Comprehensive compensation data for 1983 won't be available until early summer. But from what Sibson & Co. has observed so far, ''we think bonuses will be about 30 percent above what they were last year,'' says Donald Gough, managing principal of this consulting firm. The increases, however, won't represent any major historical leaps. ''They will be normal for a recovery.''

That's the way Mr. Gough also refers to the announcements coming out of Detroit. ''The (compensation) levels are really not out of line with historical levels'' in the auto industry, he explains. The auto companies have traditionally rewarded big in good times and cut back severely in bad.

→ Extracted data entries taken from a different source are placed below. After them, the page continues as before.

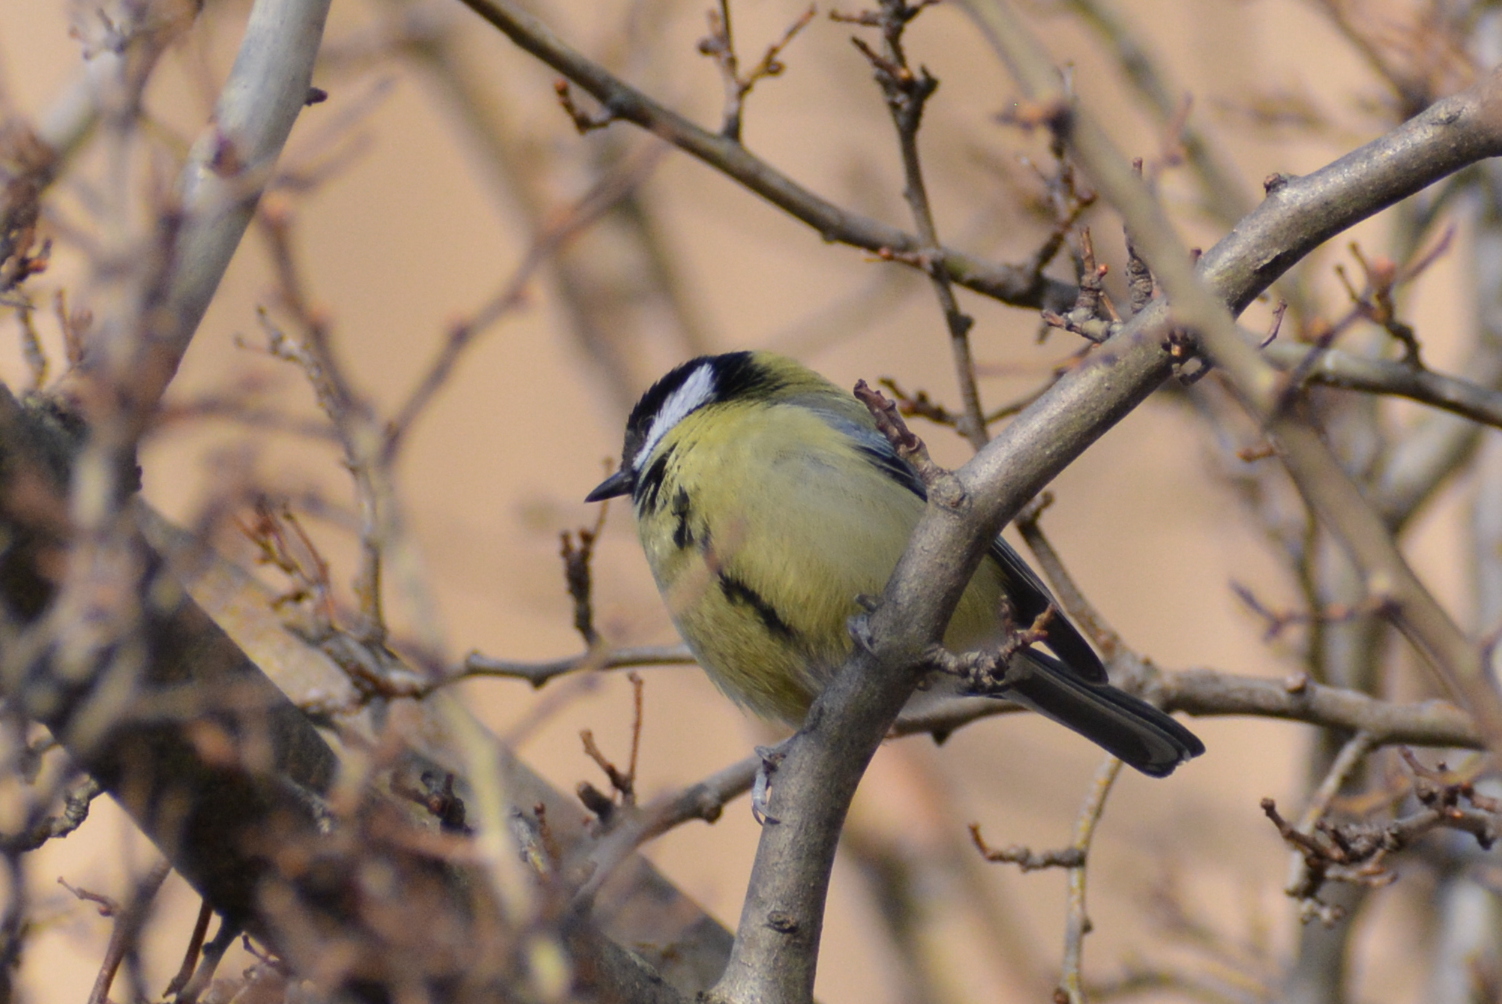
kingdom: Animalia
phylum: Chordata
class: Aves
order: Passeriformes
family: Paridae
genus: Parus
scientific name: Parus major
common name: Great tit
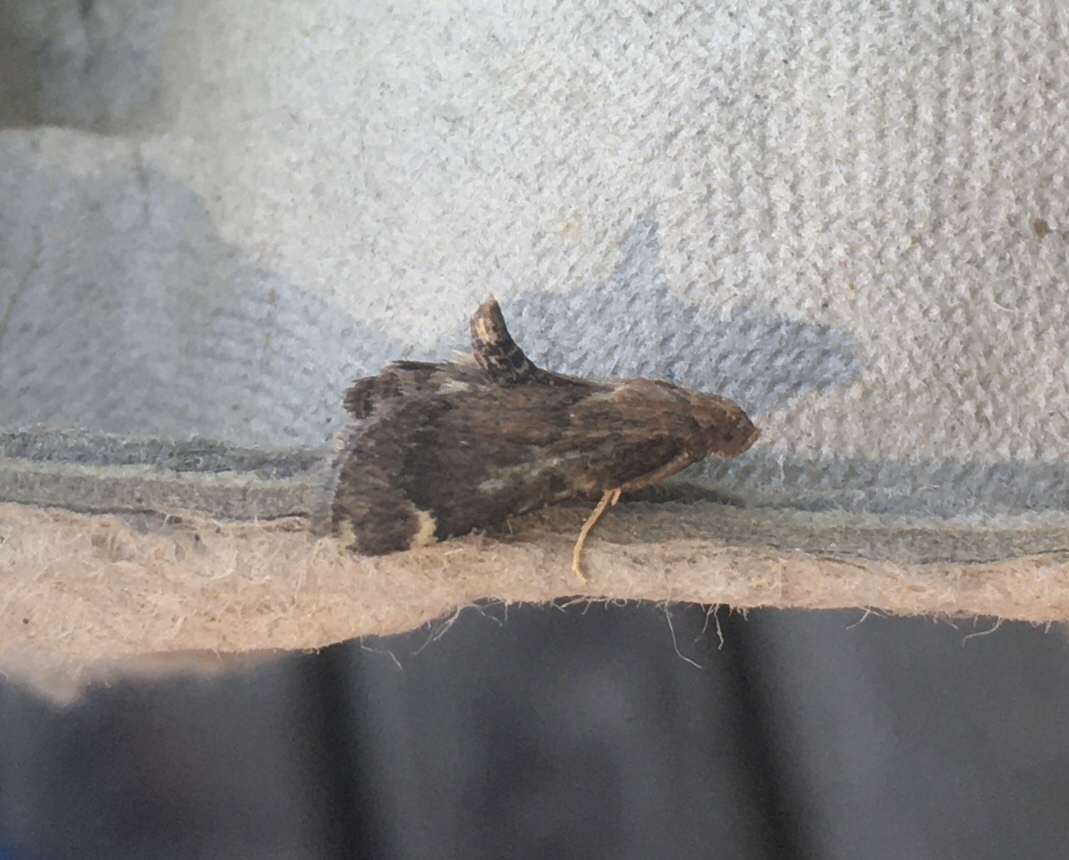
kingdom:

Breaking it down, Mr. Smith at GM was awarded $625,000 in salary, $433,000 as a bonus, and $432,490 worth of stock. (The bonus, however, is paid over a period of three years.) Mr. Caldwell was essentially awarded $520,534 in salary and $ 900,000 in bonus.

''The initial impression is that we didn't use restraint'' in the awards, says GM spokesman William Winters. But the feeling at GM is that every bit is well deserved. ''It has been three years since the results of the company were good enough to merit bonuses for the executives - and two of those years were profitable,'' Mr. Winters explains. A total of $181.7 million was distributed among almost 6,000 high-ranking executives at GM for their performance last year.

Winters also points out that in figuring the bonus amount, the board of directors used a 1977 formula, not the current one, making the bonus pool lower than it otherwise would have been. GM was abiding by a letter it had sent to union management, promising not to use the latest formula during the current contract. Mr. Winters adds that if you look at Mr. Smith's total compensation, adjust it for inflation, and compare it with chief-executive compensation levels of the past 42 years, it is far from the highest.

The problem with the GM and Ford compensation packages is not the amount, compensation consultants say, but the message they convey. ''It was not a good union or public relations move,'' says Clifford Mittman, a vice-president of Towers Perrin Forster & Crosby, another consulting firm that deals with compensation issues.

Both auto companies face labor negotiations in September, and management would like nothing better than to keep a lid on wage increases. The bonuses, however, says Peter Laarman, a United Automobile Workers spokesman, send the message to the rank and file that the industry is healthy enough to restore labor givebacks. It also gives the false impression that Detroit doesn't really need Japanese import restrictions anymore, according to Mr. Laarman.

''Union leadership takes the view that the industry is not fundamentally healthy at this time and that we need to make more (progress), not necessarily through wage cuts, but through productivity improvement.

''But the union rank and file are going to say, 'Look, if Caldwell and Smith can dip so deeply and line their pockets, then why can't we get back everything and more?' I think union leadership is obligated to reflect the rank and file and I think we will (in September).''

Executive compensation will fan the flames of labor's demands this fall, but the real fuel is record profits, says labor economist Audrey Freeman. ''It's very hard, when such high profits are being reported, for union leadership to put the case (of competitiveness) to the members,'' she says. The bonuses will simply make it harder.